Because the lifespan of batteries that are used in electric vehicles (EVs) is about 10 years, an enormous amount of battery waste can be produced. According to data released by the International Energy Agency (IEA), a global energy consumption analysis organization, the amount of lithium-ion battery waste from EVs produced in 2019 is expected to be about 500,000 tons. IEA predicted that only 180,000 tons can be recycled every year.
Je Young Tech is capable of extracting high-purity lithium from leftover lithium materials using heat. The company can extract lithium with a recovery rate of more than 85 percent as well as other valuable materials including manganese and nickel.

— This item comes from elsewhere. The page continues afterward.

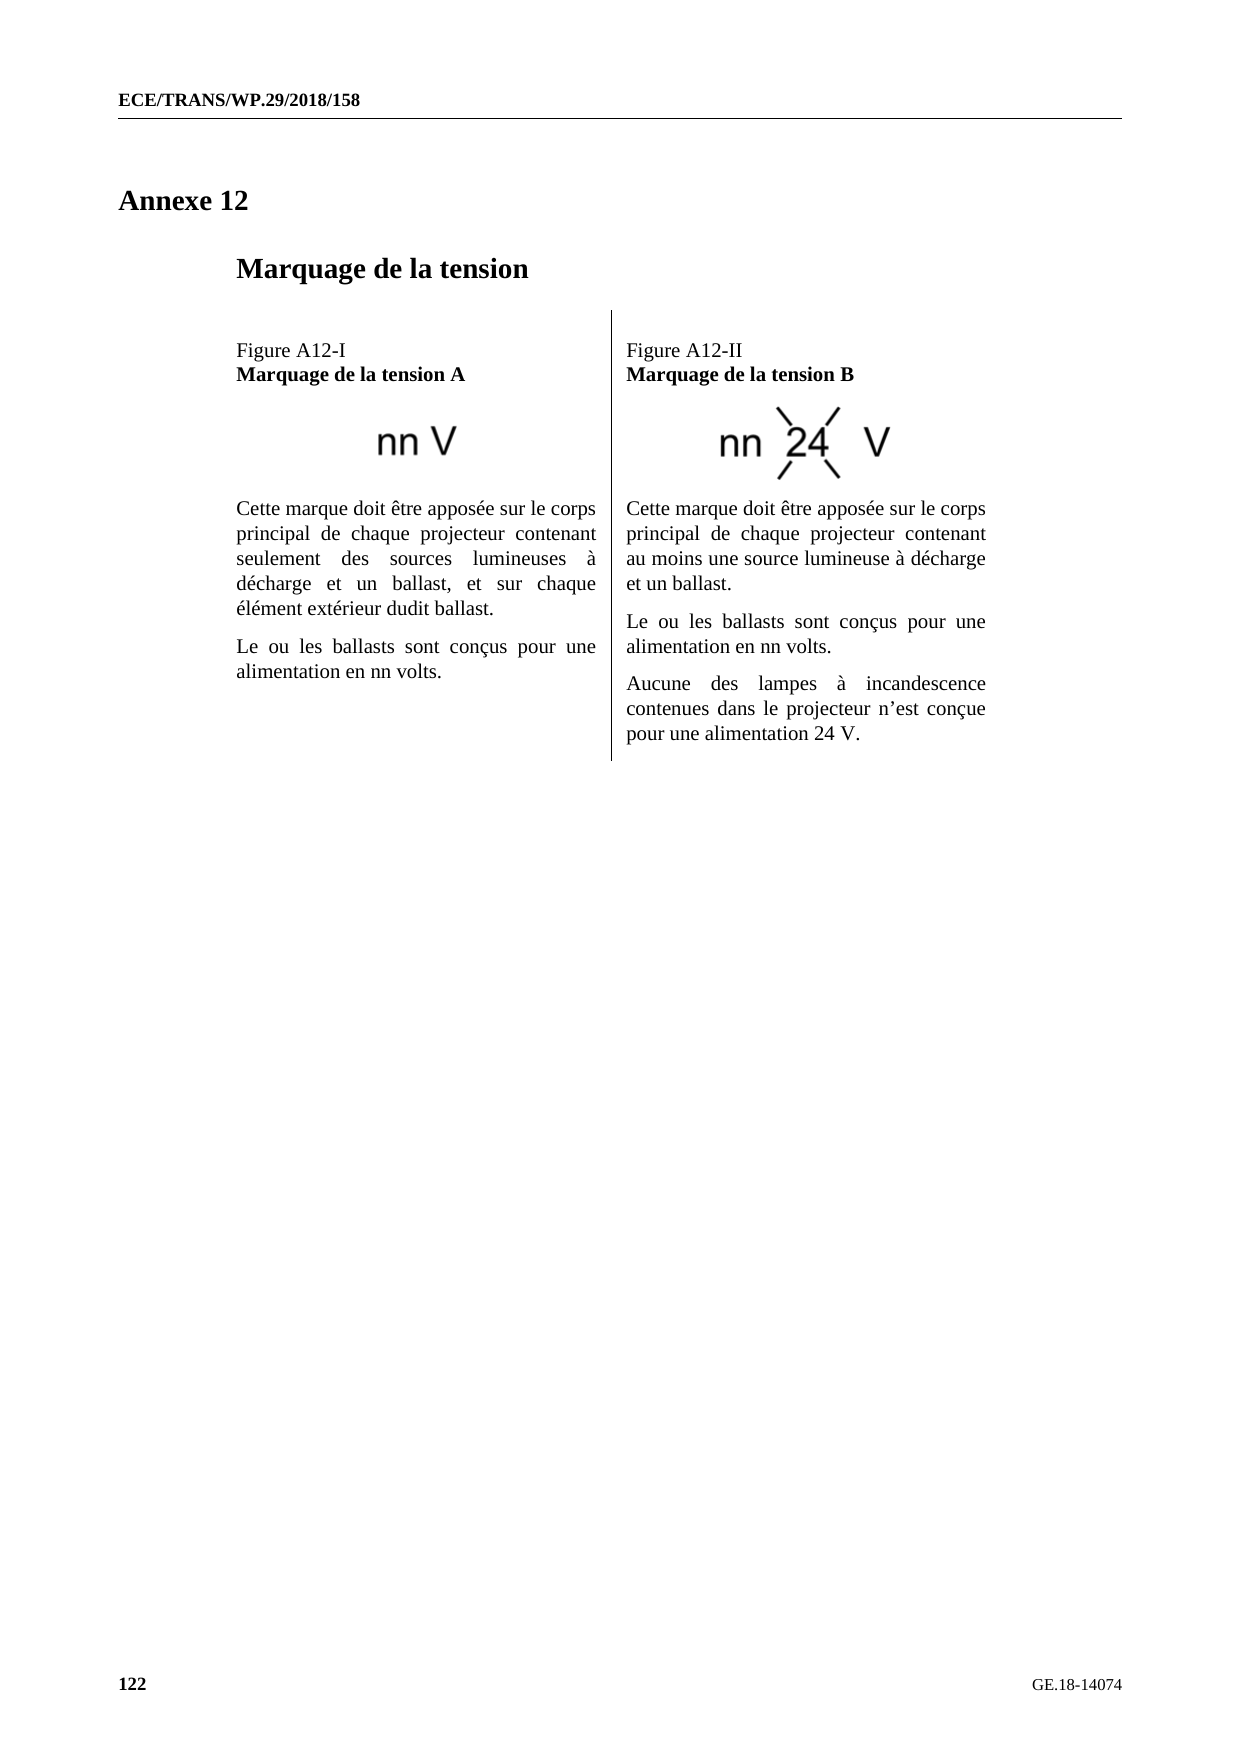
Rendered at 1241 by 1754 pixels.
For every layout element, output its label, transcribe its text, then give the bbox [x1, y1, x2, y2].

Normally, discarded EV batteries are reused as energy storage in emergency generation facilities or energy storage systems (ESSs) that collect electricity generated by renewable energy sources.
LG Chem said in a statement that it will invest 24 billion won ($18.6 million) in Jae Young Tech to utilize its technology. "We will establish the cornerstone for entering the global battery recycling business through equity investments," LG Chem's management strategy division director Lee Sang-hyub said in a statement on December 21.
"We will gain a competitive edge through distinguished technologies and take the lead in building a circulating economy in the future," said Lee. LG Chem has tried hard to build its competitive advantage in the global battery recycling market projected to reach about $24.57 billion in 2027. In December 2021, the company partnered with LG Energy Solution, the battery-making wing of LG, and invested 60 billion won in Li-Cycle, a Canada-based battery recycling company.